Store pairs: (value, current_min). Each stack entry records not just its value but what the minimum was at the time it was pushed. When you pop, the minimum is restored automatically — it's stored in the new top's pair.

3. The Solution

class MinStack:
    def __init__(self):
        self.stack = []  # stores (value, min_at_this_point)

    def push(self, val):
        current_min = min(val, self.stack[-1][1]) if self.stack else val
        self.stack.append((val, current_min))

    def pop(self):
        self.stack.pop()

    def top(self):
        return self.stack[-1][0]

    def get_min(self):
        return self.stack[-1][1]


ms = MinStack()
ms.push(-2)
ms.push(0)
ms.push(-3)
print(ms.get_min())  # -3
ms.pop()
print(ms.top())      # 0
print(ms.get_min())  # -2
OperationTimeSpace
push / pop / top / get_minO(1)O(n) — two ints per entry

4. Trace

# push(-2): stack=[(-2, -2)]           min_so_far=-2
# push(0):  stack=[(-2,-2), (0,-2)]    min stays -2
# push(-3): stack=[(-2,-2),(0,-2),(-3,-3)]  new min=-3
# get_min() → stack[-1][1] = -3  ✓
#
# pop():    stack=[(-2,-2),(0,-2)]
# top()     → stack[-1][0] = 0   ✓
# get_min() → stack[-1][1] = -2  ✓
The minimum is automatically "restored" on pop because the previous entry already stored the correct minimum for that stack state. No extra logic needed.

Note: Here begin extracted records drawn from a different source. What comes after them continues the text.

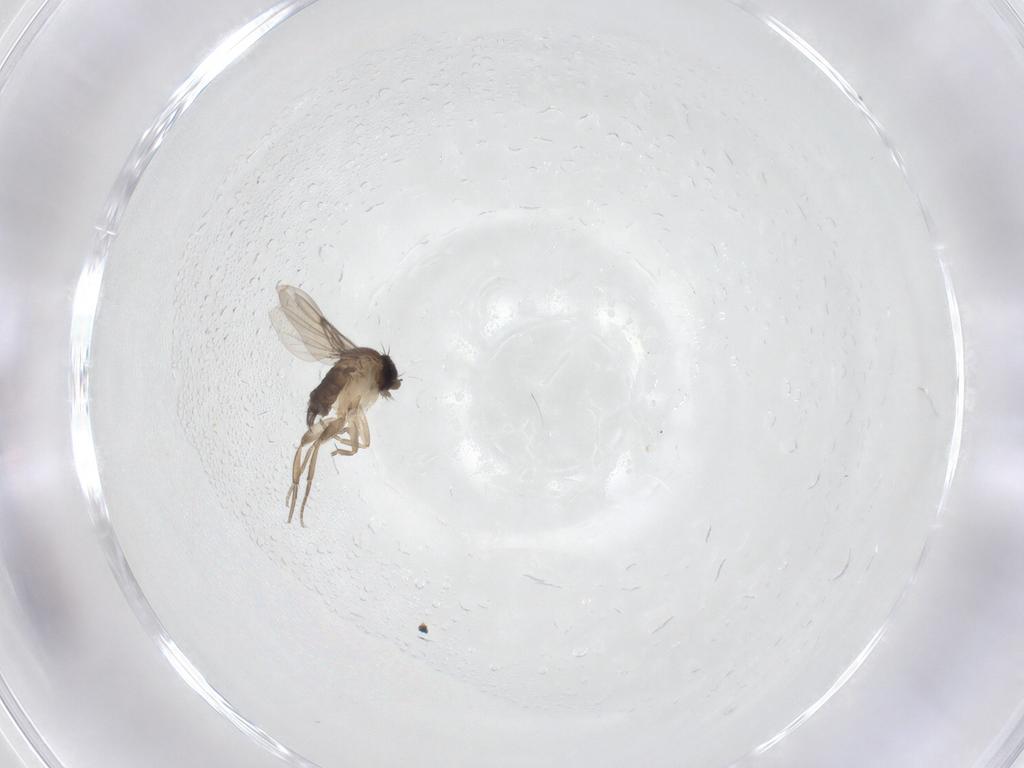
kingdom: Animalia
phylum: Arthropoda
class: Insecta
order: Diptera
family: Phoridae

5. Variant — Two-Stack Approach

Some solutions use two separate stacks: one for values, one tracking only minimums. The min-stack only pushes when a new minimum is seen.

class MinStack2:
    def __init__(self):
        self.stack = []
        self.min_stack = []  # Only grows when a new min is seen

    def push(self, val):
        self.stack.append(val)
        if not self.min_stack or val <= self.min_stack[-1]:
            self.min_stack.append(val)

    def pop(self):
        if self.stack.pop() == self.min_stack[-1]:
            self.min_stack.pop()

    def top(self):
        return self.stack[-1]

    def get_min(self):
        return self.min_stack[-1]
The two-stack approach uses less space when there are many consecutive pushes above the current minimum. The pair-tuple approach uses exactly 2× the space of a plain stack. Both are O(1) for all operations and both are accepted answers.